Emzirilen bebeklerde çene ve diş gelişimi ile aynı zamanda dil ve motor gelişiminin daha iyi olduğunu, anne sütünün çocukları otizm ve dikkat eksikliği hiperaktivite gibi nörogelişim hastalıklarından da koruduğunu aktaran Jaferi, emzirmenin erişkin hayatta obezite, tip 2 diyabet, inflamatuvar bağırsak hastalıkları, dislipidemi ile kalp ve damar hastalıklarını engellediğinin de ispatlanan gerçekler arasında yer aldığını bildirdi.

Jaferi, ayrıca annenin emzirirken oldukça fazla enerji sarf ettiğini ve bunun annenin doğum öncesi kilosuna dönmesini kolaylaştırdığını aktararak, şöyle devam etti:

"Emzirmek hormonları harekete geçirerek rahimdeki kasların kasılmasını sağlıyor, böylece rahim kolayca eski boyutuna dönüyor ve kanama azalıyor. Adet döngüsünü baskıladığı için kısmen gebelikten korumayı sağlıyor. Anne ile bebek arasındaki bağı güçlendirmesiyle annelik duygusunun daha da gelişmesini, annenin sakinleşmesini sağlayarak doğum sonrası depresyon riskini azaltıyor. Tüm bunların yanında emzirmek anneyi osteoporozdan koruyor, yumurtalık ve meme kanseri riskini azaltıyor."
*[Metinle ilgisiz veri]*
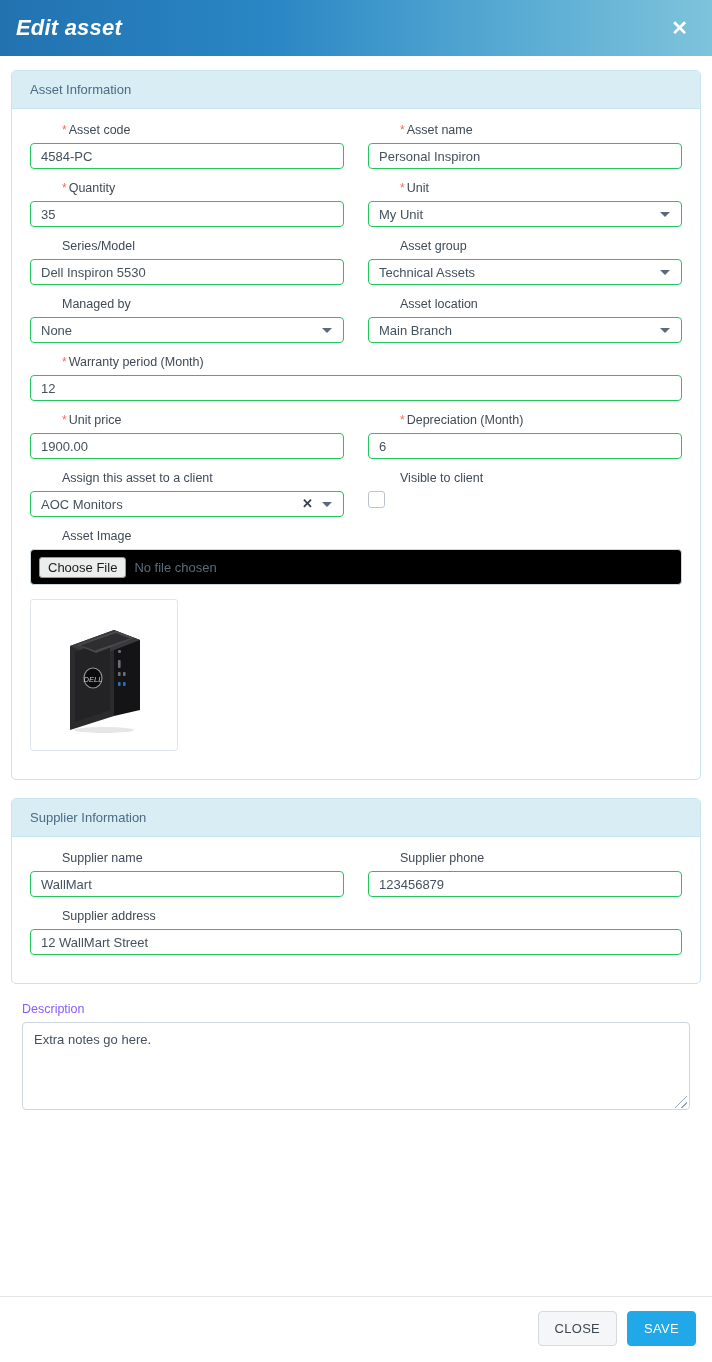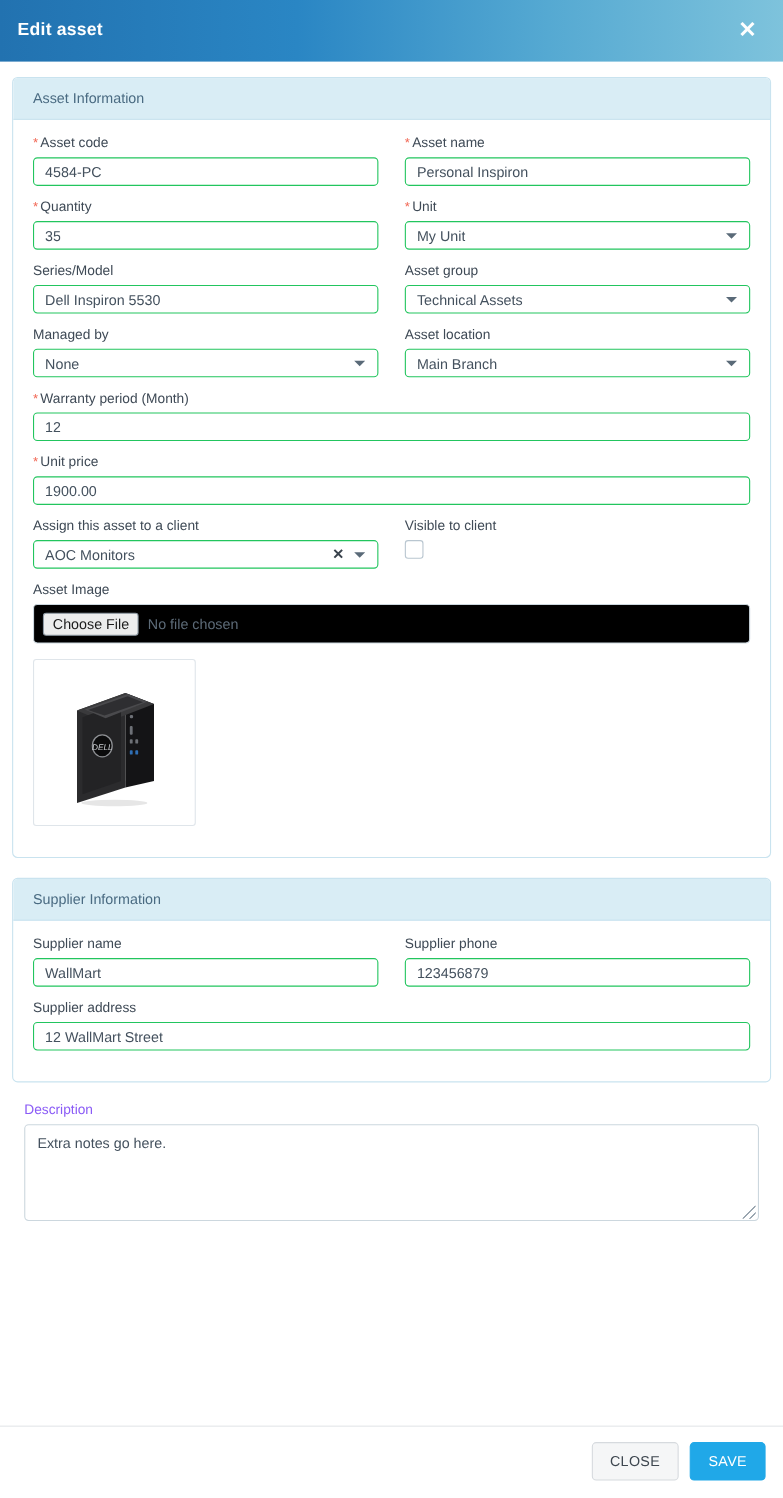--- a/index.html
+++ b/index.html
@@ -11,21 +11,21 @@
   }
   .modal { width: 712px; height: 1362px; display: flex; flex-direction: column; background: #fff; }
 
   
   .modal-header {
     height: 56px;
     background: linear-gradient(90deg, #2272b0 0%, #2a86c4 38%, #55a9d2 70%, #7ec3dc 100%);
     display: flex; align-items: center; justify-content: space-between;
     padding: 0 20px 0 16px; flex: 0 0 56px;
   }
-  .modal-title { color: #ffffff; font-size: 16px; font-weight: bold; letter-spacing: .2px; }
+  .modal-title { color: #ffffff; font-size: 22px; font-weight: bold; letter-spacing: .2px; font-style: italic; }
   .close-x {
     color: #ffffff; font-size: 20px; font-weight: bold; line-height: 1;
     background: none; border: none; cursor: pointer; padding: 2px 4px;
     font-family: "Liberation Sans", sans-serif;
   }
 
   
   .modal-body { padding: 14px 11px 0 11px; flex: 1 1 auto; }
 
   .card {
@@ -48,20 +48,21 @@
   .col { flex: 1 1 0; min-width: 0; }
   .col-full { flex: 1 1 100%; }
 
   .field { margin-bottom: 12px; }
   .flabel {
     display: block;
     font-size: 12.5px;
     color: #3f4a56;
     margin-bottom: 6px;
     white-space: nowrap;
+    margin-left: 32px;
   }
   .req { color: #f26c5a; font-size: 12px; margin-right: 2px; }
 
   .control {
     position: relative;
     height: 26px;
     border: 1px solid #22c55e;
     border-radius: 4px;
     background: #fff;
     display: flex; align-items: center;
@@ -264,20 +265,26 @@
           </div>
         </div>
 
         <div class="row">
           <div class="col field">
             <label class="flabel"><span class="req">*</span><span>Unit price</span></label>
             <div class="control">
                 <span class="val">1900.00</span>
               </div>
           </div>
+          <div class="col field">
+            <label class="flabel"><span class="req">*</span><span>Depreciation (Month)</span></label>
+            <div class="control">
+                <span class="val">6</span>
+              </div>
+          </div>
         </div>
 
         <div class="row">
           <div class="col field">
             <label class="flabel">Assign this asset to a client</label>
             <div class="control">
               <span class="val">AOC Monitors</span>
               <button class="clear-x">✕</button>
               <span class="caret"></span>
             </div>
Jaferi, anne sütü üretimini artırmak için tavsiyelerde bulunarak, annenin bunun için istekli olmasının ve bu konuda yeterli destek almasının önemine değindi.

Jaferi, "Bu desteğin hem aile hem de sağlık personeli tarafından sağlanması gerekiyor. Doğum sonrası erken temas, erken emzirme, memenin düzenli ve tam boşaltılması, gece emzirme, hatta anne bebeğin aynı odada olması sütü artıran en önemli etmen olarak öne çıkıyor. Ayrıca yeterli sıvı alımı oldukça önem taşıyor. En temel kuralı bol sıvı alımı ve memenin etkin boşaltılması oluşturuyor. Annenin isteksiz, mutsuz ve kaygılı olması, çevreden destek olmaması, her ağlamanın açlık olarak yorumlanması, memenin etkin boşaltılmaması süt üretimini azaltan etkenler olarak rol oynuyor." tavsiyelerinde bulundu.